Required work:
In the entries below, turn the lines starting with the one containing "all in mid-September. Th" and ending with the one containing "a little sense of" into a numbered list, skipping any blank lines.
Data shown below:
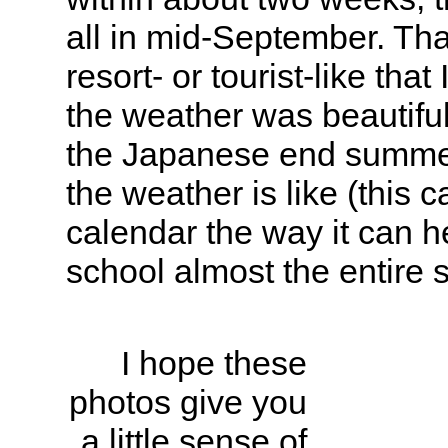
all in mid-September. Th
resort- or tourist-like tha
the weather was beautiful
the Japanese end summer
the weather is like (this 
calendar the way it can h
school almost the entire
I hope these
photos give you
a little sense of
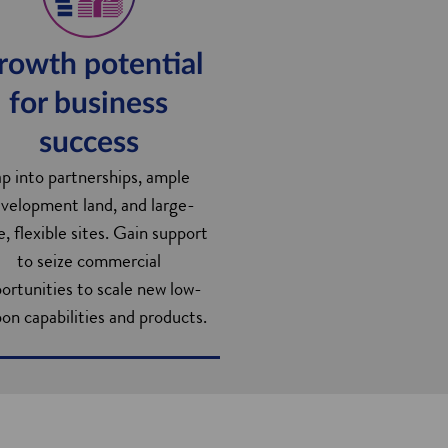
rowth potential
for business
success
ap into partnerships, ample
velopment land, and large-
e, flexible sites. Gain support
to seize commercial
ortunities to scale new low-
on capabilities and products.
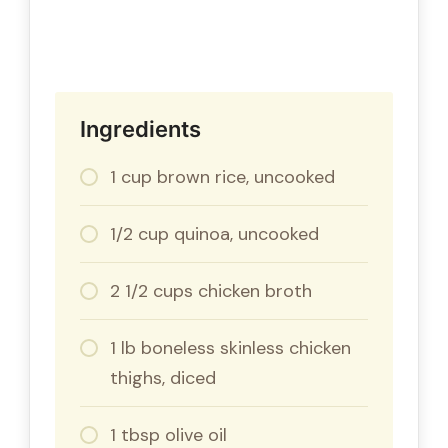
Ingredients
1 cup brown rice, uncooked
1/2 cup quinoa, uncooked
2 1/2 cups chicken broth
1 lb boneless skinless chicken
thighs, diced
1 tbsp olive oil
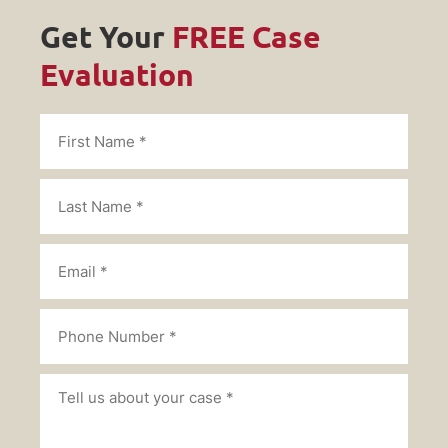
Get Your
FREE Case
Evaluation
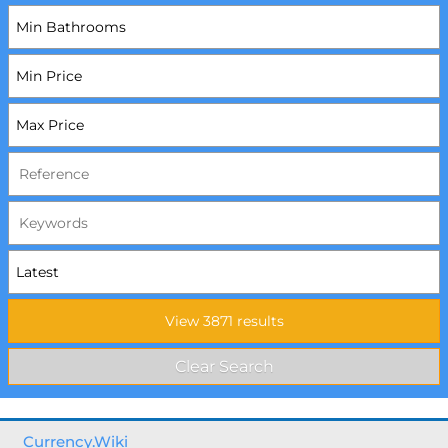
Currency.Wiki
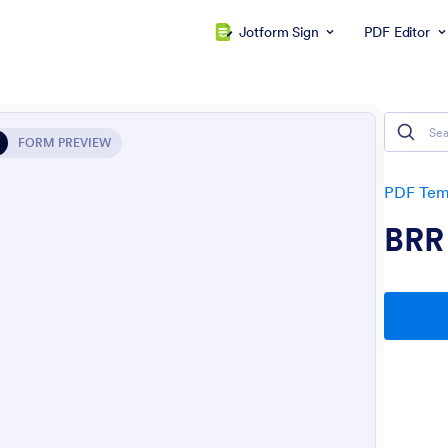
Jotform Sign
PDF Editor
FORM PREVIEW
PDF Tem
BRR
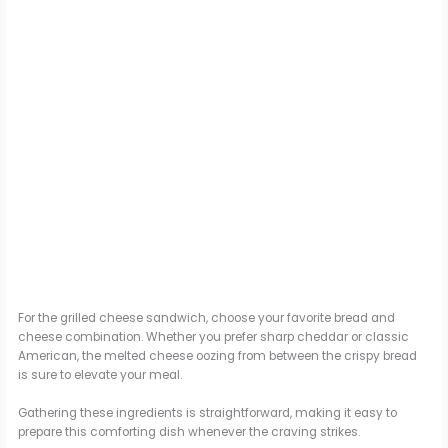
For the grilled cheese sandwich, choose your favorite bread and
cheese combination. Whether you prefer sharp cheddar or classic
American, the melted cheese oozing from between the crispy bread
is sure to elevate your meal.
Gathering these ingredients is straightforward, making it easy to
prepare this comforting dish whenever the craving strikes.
End of Data shown.
Data shown below:
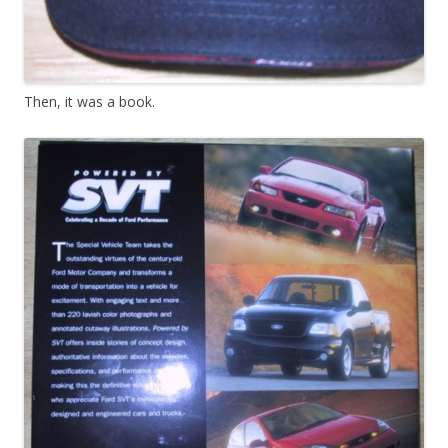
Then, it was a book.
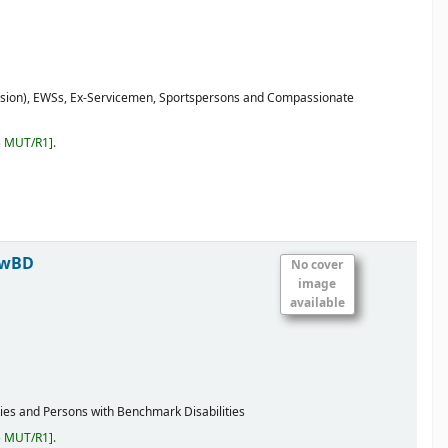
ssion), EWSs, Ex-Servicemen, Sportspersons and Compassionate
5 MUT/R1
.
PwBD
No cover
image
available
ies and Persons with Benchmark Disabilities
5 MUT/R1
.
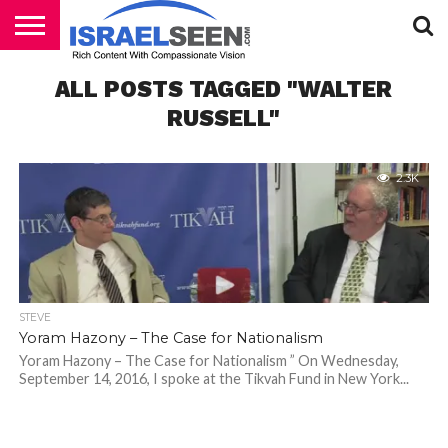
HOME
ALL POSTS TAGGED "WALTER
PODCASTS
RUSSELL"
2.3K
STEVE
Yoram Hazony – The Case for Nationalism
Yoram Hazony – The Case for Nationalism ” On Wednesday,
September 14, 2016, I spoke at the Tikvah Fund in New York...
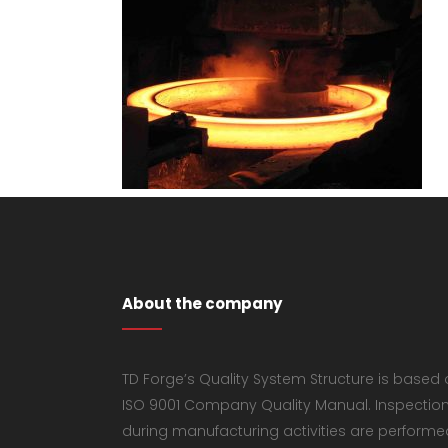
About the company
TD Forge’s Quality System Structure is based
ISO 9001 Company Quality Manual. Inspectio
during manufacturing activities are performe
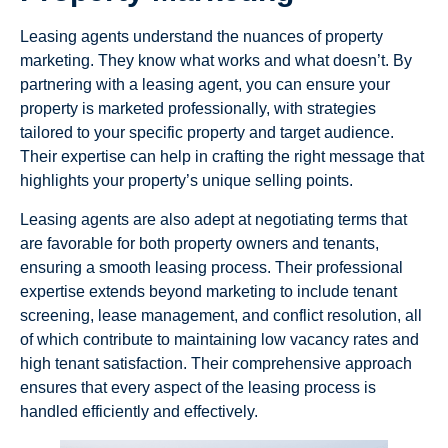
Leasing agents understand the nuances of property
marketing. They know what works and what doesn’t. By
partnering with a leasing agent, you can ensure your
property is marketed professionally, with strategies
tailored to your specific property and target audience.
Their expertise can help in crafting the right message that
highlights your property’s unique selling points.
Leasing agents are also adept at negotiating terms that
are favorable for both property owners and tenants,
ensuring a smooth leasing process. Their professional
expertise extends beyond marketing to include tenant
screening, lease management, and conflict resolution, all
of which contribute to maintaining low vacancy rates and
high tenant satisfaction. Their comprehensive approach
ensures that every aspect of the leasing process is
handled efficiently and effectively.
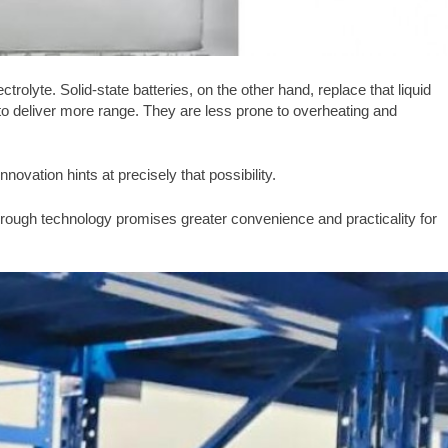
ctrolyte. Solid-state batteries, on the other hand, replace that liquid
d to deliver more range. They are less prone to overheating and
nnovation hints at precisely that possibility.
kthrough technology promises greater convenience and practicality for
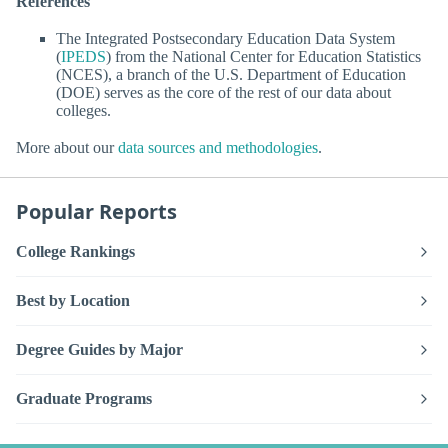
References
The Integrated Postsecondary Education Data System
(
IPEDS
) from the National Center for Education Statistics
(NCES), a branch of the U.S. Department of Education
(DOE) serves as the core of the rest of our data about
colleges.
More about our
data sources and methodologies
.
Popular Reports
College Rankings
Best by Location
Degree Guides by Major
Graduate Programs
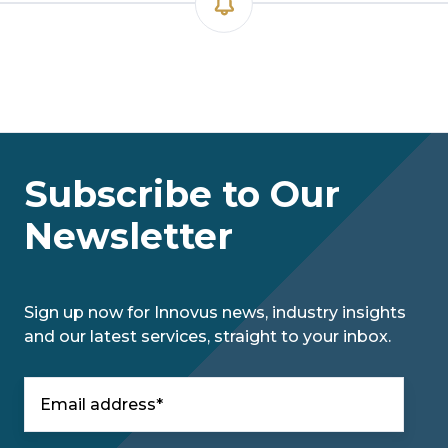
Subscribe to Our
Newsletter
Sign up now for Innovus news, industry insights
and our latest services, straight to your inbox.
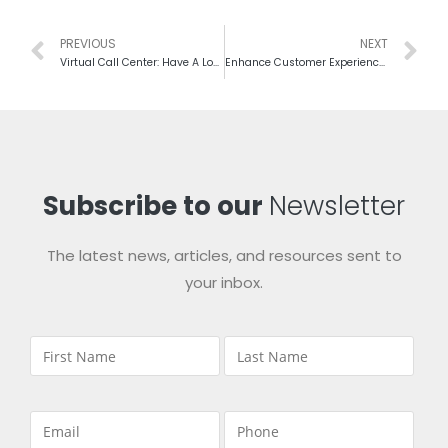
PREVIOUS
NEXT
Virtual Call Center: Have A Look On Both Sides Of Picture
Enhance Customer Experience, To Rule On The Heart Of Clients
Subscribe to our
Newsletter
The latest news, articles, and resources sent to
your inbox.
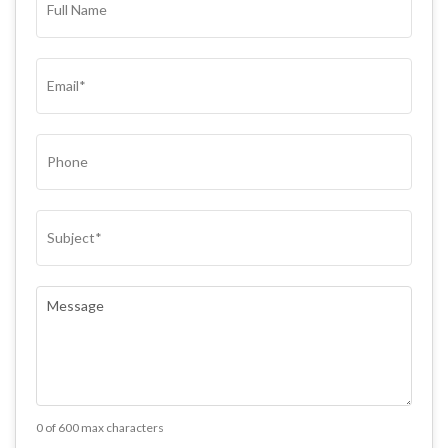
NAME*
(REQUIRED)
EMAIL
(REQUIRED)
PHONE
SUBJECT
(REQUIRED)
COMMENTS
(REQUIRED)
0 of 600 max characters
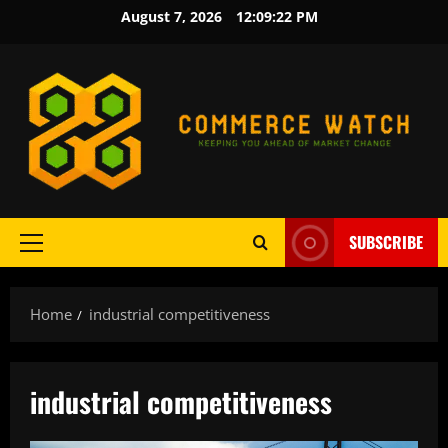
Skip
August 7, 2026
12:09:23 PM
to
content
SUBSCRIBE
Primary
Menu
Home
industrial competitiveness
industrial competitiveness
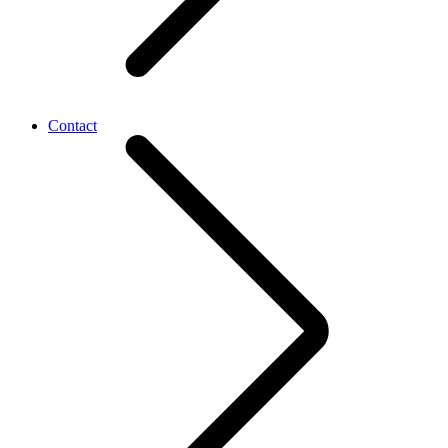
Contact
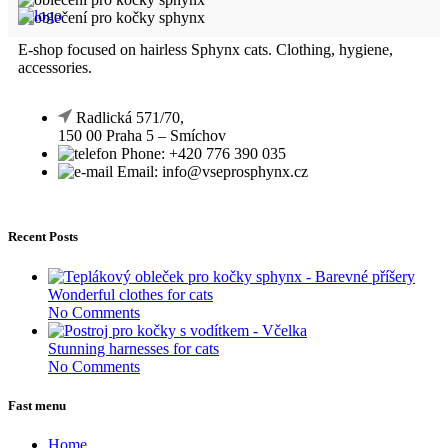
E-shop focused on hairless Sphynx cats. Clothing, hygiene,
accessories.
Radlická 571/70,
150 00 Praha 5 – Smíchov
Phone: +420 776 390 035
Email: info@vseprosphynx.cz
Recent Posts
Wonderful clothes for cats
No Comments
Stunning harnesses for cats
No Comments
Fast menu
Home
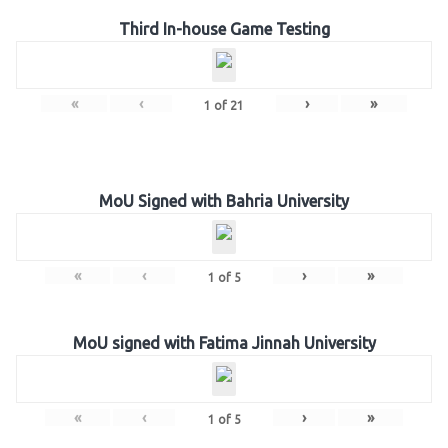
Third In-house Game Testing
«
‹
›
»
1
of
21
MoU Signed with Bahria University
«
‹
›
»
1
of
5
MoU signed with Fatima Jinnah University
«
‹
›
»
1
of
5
End of Data shown.
Answer below:
1. all in mid-September. Th
2. resort- or tourist-like tha
3. the weather was beautiful
4. the Japanese end summer
5. the weather is like (this 
6. calendar the way it can h
7. school almost the entire
8. I hope these
9. photos give you
10. a little sense of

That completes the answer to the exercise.